It’s called the information age for a reason.
From our tweets and status updates to our Yelp reviews and Amazon product ratings, the internet-connected portion of the human race generates 2.5 quintillion bytes of computer data every single day. That’s 2.5 million one-terabyte hard drives filled every 24 hours.
The takeaway is clear: in 2017, there’s more data than there’s ever been, and there’s only more on the way.
So what are savvy companies doing to harness the data that their human users shed on a daily basis? They’re finding meaningful ways to release it for public experimentation. By opening the kimono on their data, companies large and small can figuratively invite the public to have a hackathon that yields novel applications they wouldn’t otherwise have the time or resources to create.
From America Online to Netflix, companies across industries have released datasets to the public to differing ends.
In the case of crowdsourced restaurant review giant Yelp, its Dataset Challenge saw the company release more than 4 million reviews and 200,000 pictures pertaining to 156,000 individual businesses to the public as downloadable computer data. From students to computer scientists, interested parties around the world welcomed the ball in their court, finding novel ways to sort this data and build applications with it. “We think there is incredible promise in the ways people can use Yelp’s data to understanding food trends, build Yelp chat bots, or understand the visual content of local businesses,” says Yelp Senior Vice President of Engineering Jason Fennell.
For example, students from the University of Virginia’s computer science program fed Yelp’s data into a personalized sentiment classification model based on social psychology theory and the human tendency to associate with people like themselves.

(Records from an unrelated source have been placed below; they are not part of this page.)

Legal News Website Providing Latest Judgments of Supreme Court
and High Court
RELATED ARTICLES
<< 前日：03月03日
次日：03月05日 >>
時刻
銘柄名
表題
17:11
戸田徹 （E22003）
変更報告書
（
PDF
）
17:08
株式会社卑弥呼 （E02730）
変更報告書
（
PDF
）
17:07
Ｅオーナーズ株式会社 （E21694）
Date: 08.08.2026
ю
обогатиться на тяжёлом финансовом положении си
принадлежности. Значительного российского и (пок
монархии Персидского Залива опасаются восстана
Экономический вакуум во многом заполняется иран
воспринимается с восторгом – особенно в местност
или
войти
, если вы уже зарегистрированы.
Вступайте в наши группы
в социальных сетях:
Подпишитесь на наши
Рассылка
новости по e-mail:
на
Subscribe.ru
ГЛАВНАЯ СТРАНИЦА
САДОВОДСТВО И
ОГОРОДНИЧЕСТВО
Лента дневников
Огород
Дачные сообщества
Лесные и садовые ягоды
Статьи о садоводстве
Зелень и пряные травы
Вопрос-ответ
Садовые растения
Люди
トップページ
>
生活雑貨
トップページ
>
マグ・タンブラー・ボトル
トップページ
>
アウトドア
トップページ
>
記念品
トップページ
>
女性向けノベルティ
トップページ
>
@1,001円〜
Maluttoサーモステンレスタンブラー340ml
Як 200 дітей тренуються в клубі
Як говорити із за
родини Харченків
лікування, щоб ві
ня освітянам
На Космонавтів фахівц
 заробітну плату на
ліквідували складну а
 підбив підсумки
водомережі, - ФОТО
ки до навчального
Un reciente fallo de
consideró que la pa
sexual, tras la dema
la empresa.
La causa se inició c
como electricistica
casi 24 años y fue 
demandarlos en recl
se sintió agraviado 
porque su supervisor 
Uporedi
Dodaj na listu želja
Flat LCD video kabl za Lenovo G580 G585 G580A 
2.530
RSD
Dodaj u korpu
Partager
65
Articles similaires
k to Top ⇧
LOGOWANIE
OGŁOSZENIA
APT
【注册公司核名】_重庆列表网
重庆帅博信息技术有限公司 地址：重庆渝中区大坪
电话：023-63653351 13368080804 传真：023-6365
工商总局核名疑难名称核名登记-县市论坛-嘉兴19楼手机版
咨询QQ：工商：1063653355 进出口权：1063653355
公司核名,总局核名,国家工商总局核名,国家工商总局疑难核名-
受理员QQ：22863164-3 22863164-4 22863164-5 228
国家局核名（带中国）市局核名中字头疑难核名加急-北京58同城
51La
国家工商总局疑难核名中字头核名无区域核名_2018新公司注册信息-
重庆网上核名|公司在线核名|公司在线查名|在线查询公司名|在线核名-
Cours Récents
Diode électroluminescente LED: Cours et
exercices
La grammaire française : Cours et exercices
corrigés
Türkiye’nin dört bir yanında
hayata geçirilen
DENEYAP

Fennell explained that “most text-based sentiment analysis models work at a global level and use localized group psychology, failing to capture wide-ranging opinions amongst users.” UVA’s project yielded a more nuanced picture of people’s regional tastes.
Whatever a company’s end goal may be, the experts generally concur: it’s good to release certain types of data to the public, where it can be received by an army of interested tinkerers. It’s an attitude that generally resonates with what is well-trod territory in the open source software community: sharing is caring, a rising tide lifts all opens.
“Releasing data is good,” says Richard Ford, chief scientist of computer security software company Forcepoint. “I come from an academic world, where we have tons of ideas and no data. Now I’m in the commercial world, where we have tons of data and no time to execute ideas. Releasing data lets other people experiment for us, but we always worry about the potential for deanonymization.”
Thus we’re presented with the double-edged side of releasing public data sets: if they contain sensitive information that can make someone personally identifiable, then that sets the stage for all kinds of trouble. It’s happened in the past.
On August 4, 2006, AOL released a database of 20 million internet searches made by 650,000 users over one three-month period. No names appeared in this data, but search terms were sortable by the user who made them, and many of these searches contained personally identifiable information. We humans are unique, but this uniqueness makes us identifiable. Knowing just a little bit about a person can make it easy to identify them in a sea of data. AOL pulled its dataset just three days later, but the genie was out of the bottle, copies already flying around the internet. CNN called it the 57th dumbest business moment of 2006.
In the same year, a pair of researchers at the University of Texas at Austin successfully deanonymized some entries from the Netflix Prize dataset, containing the movie ratings of 500,000 Netflix members. By knowing just a little bit about a particular Netflix subscriber, they could find his or her specific entries in the collection of data. The main takeaway here is that removing personally identifiable information from a database is not sufficient for anonymizing it — there are too many other ways in.
“Respect for privacy is so important when you release a dataset,” says Ford. “Data is an asset, but it’s also a liability.”